Flores admits that he directs his attention towards improving the menu’s weakest dish at any given time. For the nilaga, you found that framing the dish as one of bone marrow and rice made more sense. The chef tightened the technique used to form his siomai and found a way to draw a deeper flavor from the mushroom adobo. When everything else looks and sounds the same, it is easy to wonder just how much the recipe really has changed (as opposed to your perception of it). But for the supposedly “weak” dishes to make such a big impression on your final visit suggests some meaningful tinkering had been conducted. At the very least, the nilaga, siomai, and adobo felt equal to the other preparations you have long favored.

The pancit en su tinta remains a step behind the other courses, yet you must admit that you continue to enjoy scarfing the noodles down. It is the presence of the serrano ham and scallop conserva that perplexes (though the ingredients’ symbolic value is clear). Likewise, the pride of place given to A5 wagyu in the bistek preparation, however delicious, was bound to provoke you. The power ascribed to certain luxury ingredients is, in some sense, an extension of cultural imperialism. While commandeering them for a noble purpose (the celebration of native Filipino forms and flavors) can be celebrated, you find such products constrict expression more than they free it.

Viewing modern Filipino cookery through a familiar, Michelin-tinted lens will always mean denying the culture’s power to redefine notions of “luxury” and “fine dining” altogether. That extends to all the totems: caviar, foie gras, wagyu, and even fine wine.

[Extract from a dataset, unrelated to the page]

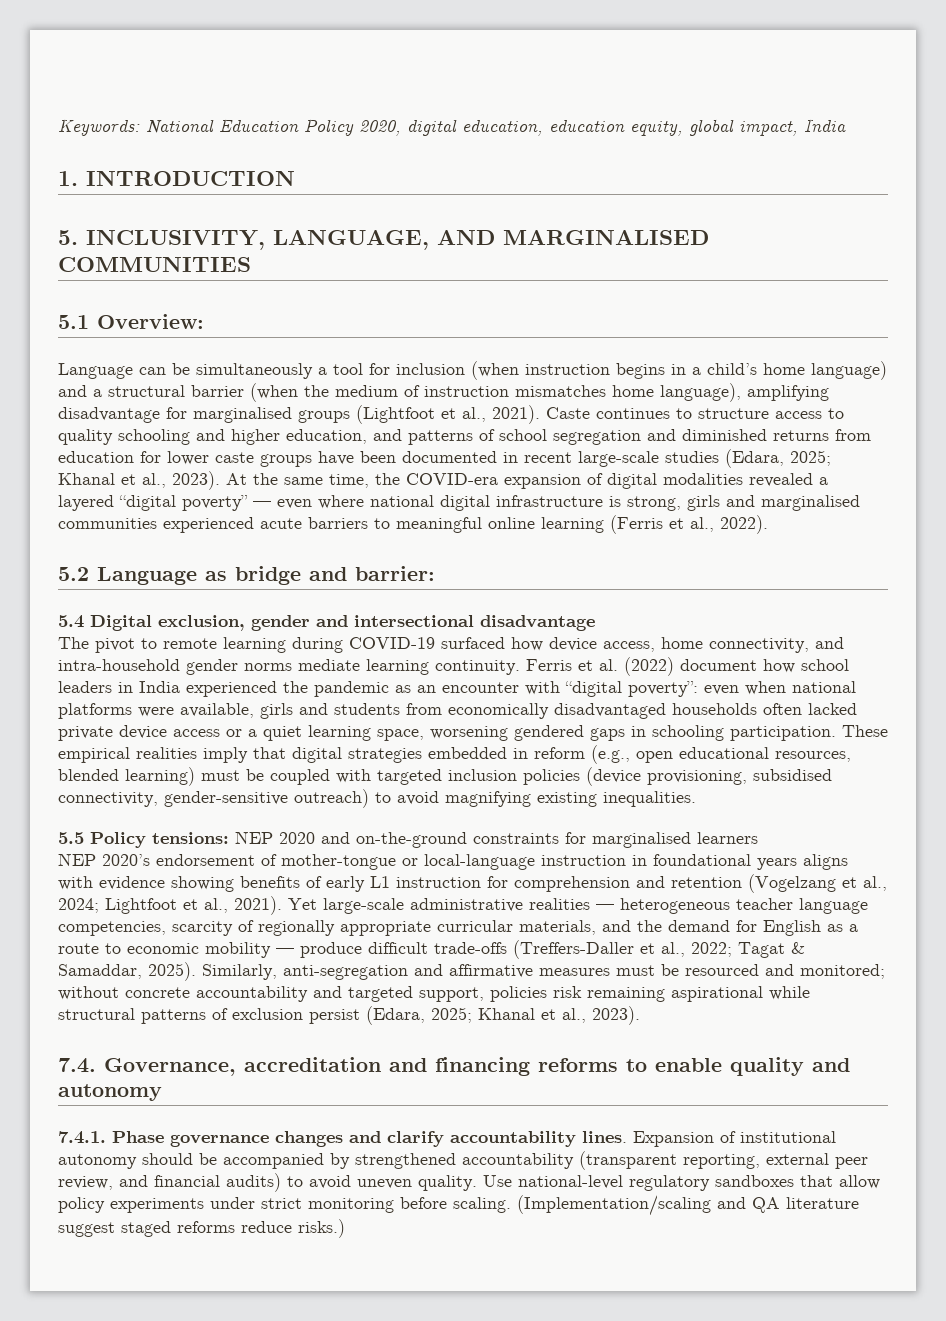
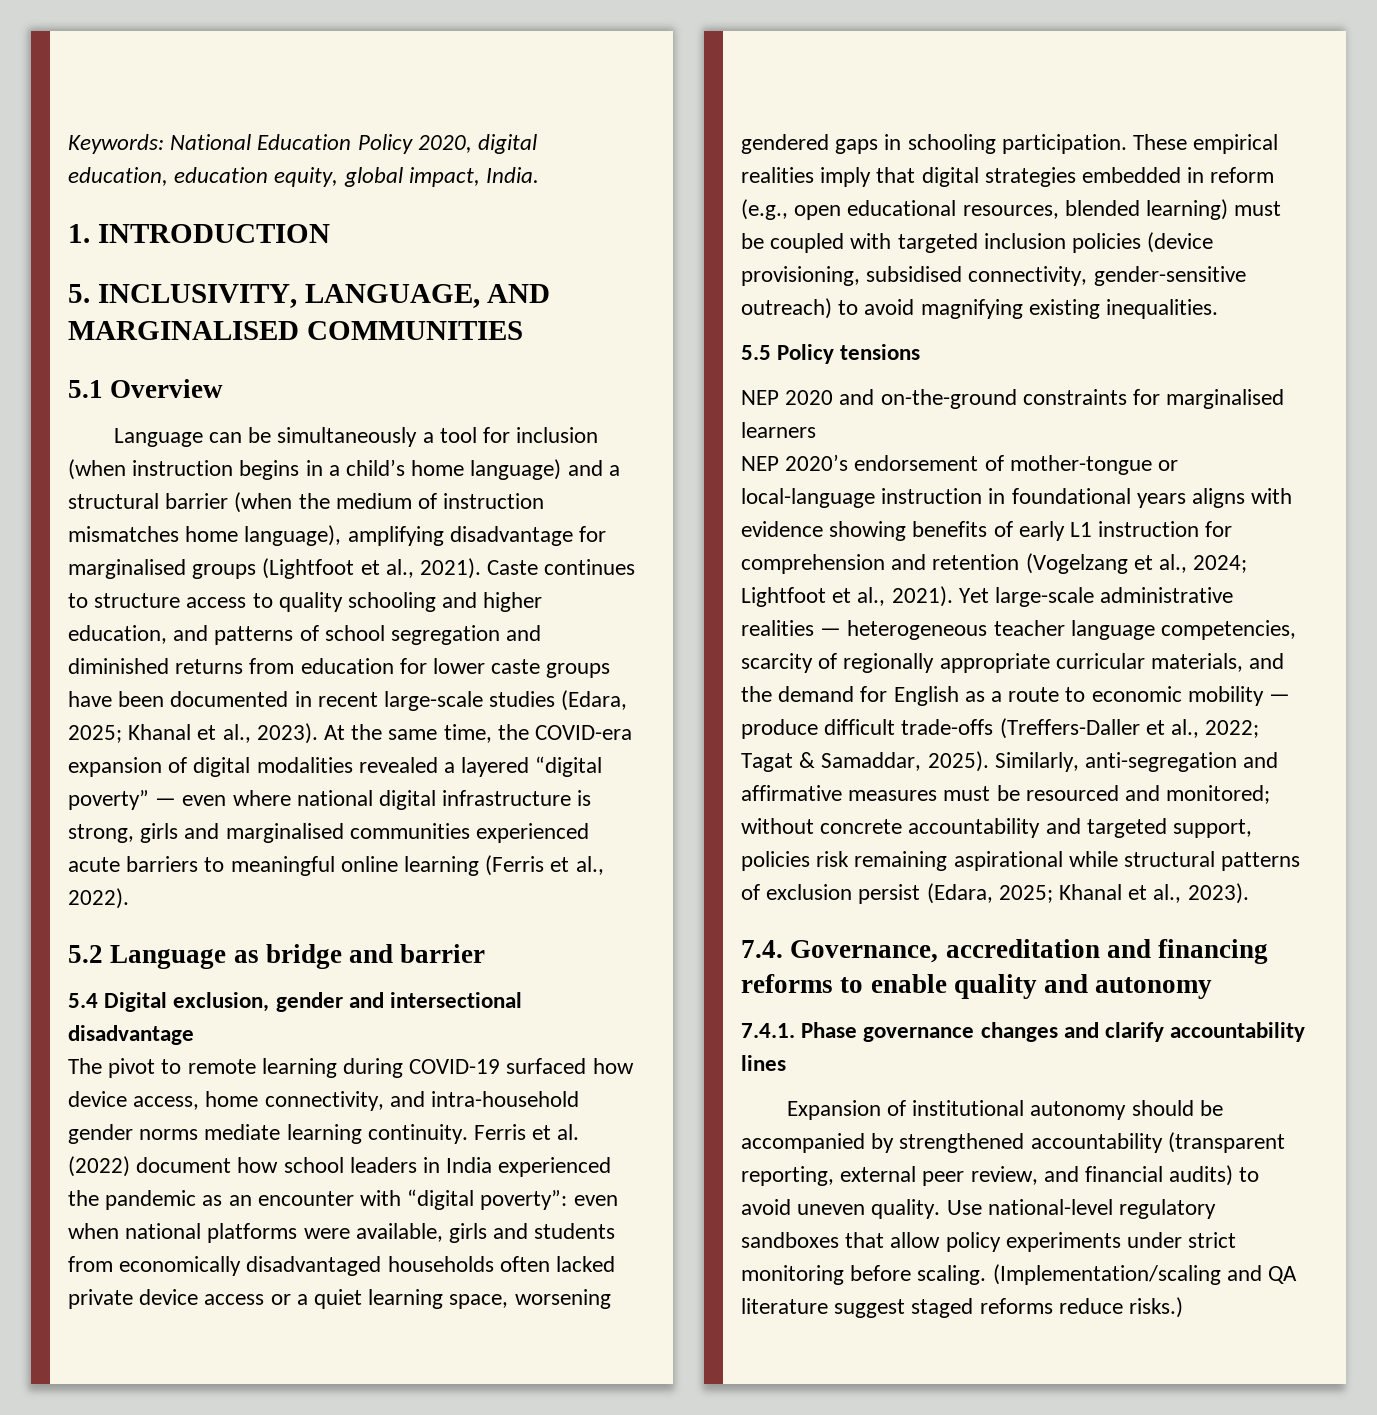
[804,119,846,132] India -> [486,167,540,183] India.
[97,314,204,329] Overview: -> [110,379,224,398] Overview
[355,566,435,581] barrier: -> [400,944,486,963] barrier
[152,832,229,844] tensions: -> [840,344,921,360] tensions //
[582,1131,627,1143] lines. -> [741,1055,786,1071] lines //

There exists some population of diners, perhaps, for whom the presence of such luxurious ingredients on a Filipino-inspired tasting menu signals that the cuisine has finally arrived, that it is finally worthy of their time and respect. These narrow, backwards palates are not worth wasting one’s talent on. They do not, in their pigheadedness, deserve access to all the hidden treasures of the cuisine. For they can only force it into an existing mold of tacky expectations rather than go, in good faith, to meet it.

Yet Flores and Kwon deserve to earn their star and cement years of hard work. You cannot fault them for serving some of the same “guarantees” that Chicago chefs in far more comfortable positions have clutched onto for years. Kasama, there is no doubt about it, has succeeded in crafting an opening tasting menu that honors its culture, the personalities of its chefs, and the tastes of its city.

The restaurant is already symbol that is well on the way to becoming a legend. The current roster of dishes are worthy of being served to any and every customer that follows all the hype to its door. But, you wonder, will succeeding by European-derived fine dining standards impart a pressure to keep playing the same game in perpetuity? Or will that sanction, once it is earned, open the door to a deeper, more unapologetic indulgence in Filipino forms and flavors that push customers and the cuisine into totally new territory?

Cultivating that latter kind of creativity and successfully serving it to your audience, even if it means getting rid of the luxury totemic “guardrails,” is the true domain of a “best in the world” restaurant. It remains to be seen when and if Kasama will write that chapter, but there can be no question that it is one of Chicago’s finest restaurants.

Three Pineapples: an ultimate expression of hospitality, a peak experience that reminds us why life is worth living, a restaurant as warm and genuine as grandma’s house.